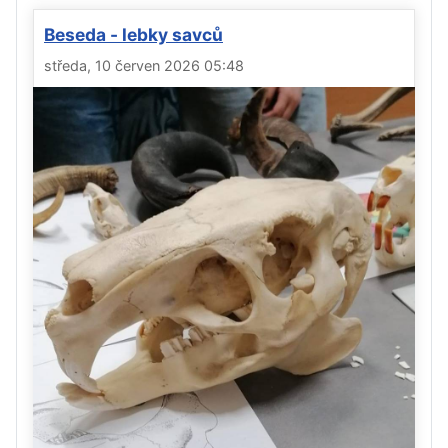
Beseda - lebky savců
středa, 10 červen 2026 05:48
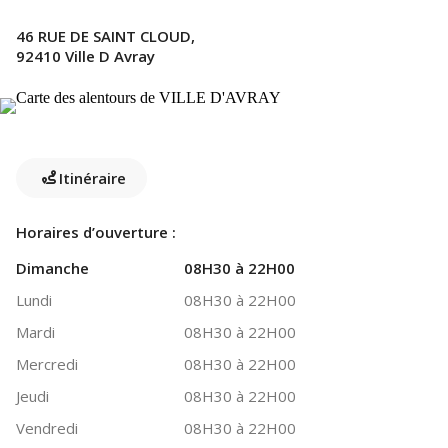
46 RUE DE SAINT CLOUD,
92410 Ville D Avray
Itinéraire
Horaires d’ouverture :
Dimanche
08H30 à 22H00
Lundi
08H30 à 22H00
Mardi
08H30 à 22H00
Mercredi
08H30 à 22H00
Jeudi
08H30 à 22H00
Vendredi
08H30 à 22H00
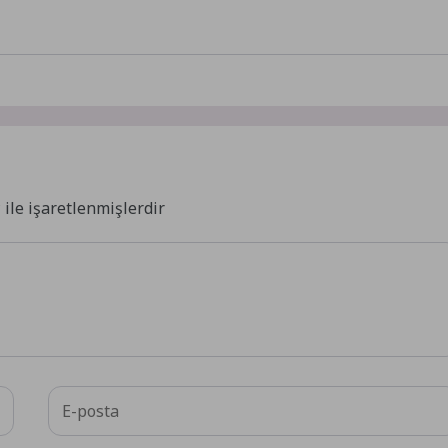
*
ile işaretlenmişlerdir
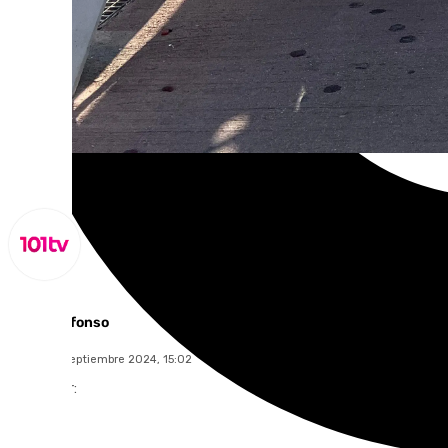
Miguel Alfonso
jueves, 12 septiembre 2024, 15:02
Compartir:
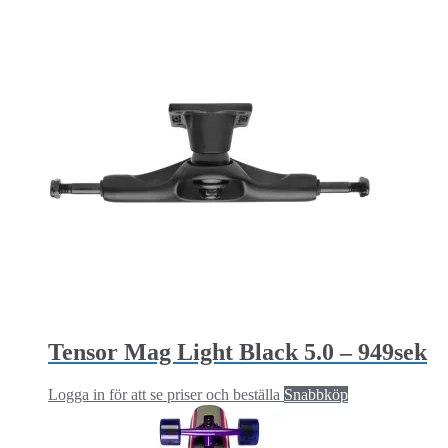
Tensor Mag Light Black 5.0 – 949sek
Logga in för att se priser och beställa
Snabbköp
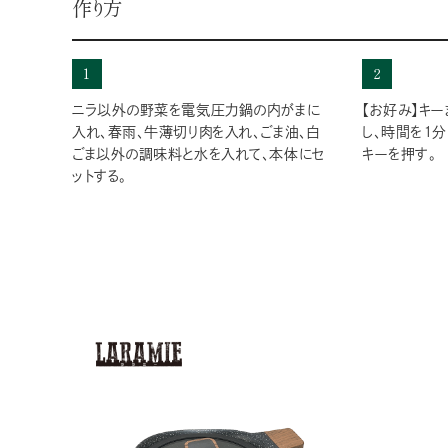
作り方
1
2
ニラ以外の野菜を電気圧力鍋の内がまに
【お好み】キ
入れ、春雨、牛薄切り肉を入れ、ごま油、白
し、時間を１分
ごま以外の調味料と水を入れて、本体にセ
キーを押す。
ットする。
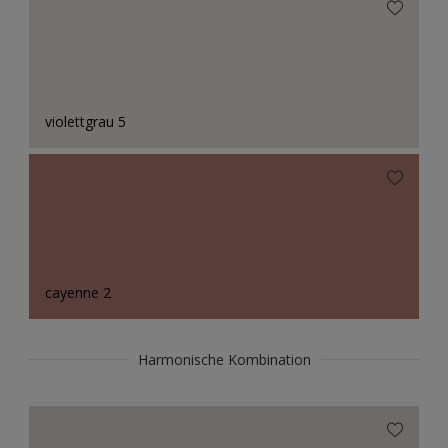
violettgrau 5
cayenne 2
Harmonische Kombination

DIRECTIVE: Rewrite the data from the line containing "Tensor Mag Light Black 5.0 – 949sek" up to and including the last line of the data, replacing "Snabbköp" with "Köp direkt" and keeping everything else the same. Leave the pictures out of your version.

TASK ANSWER:
Tensor Mag Light Black 5.0 – 949sek
Logga in för att se priser och beställa
Köp direkt
作り方
1
2
ニラ以外の野菜を電気圧力鍋の内がまに
【お好み】キ
入れ、春雨、牛薄切り肉を入れ、ごま油、白
し、時間を１分
ごま以外の調味料と水を入れて、本体にセ
キーを押す。
ットする。
violettgrau 5
cayenne 2
Harmonische Kombination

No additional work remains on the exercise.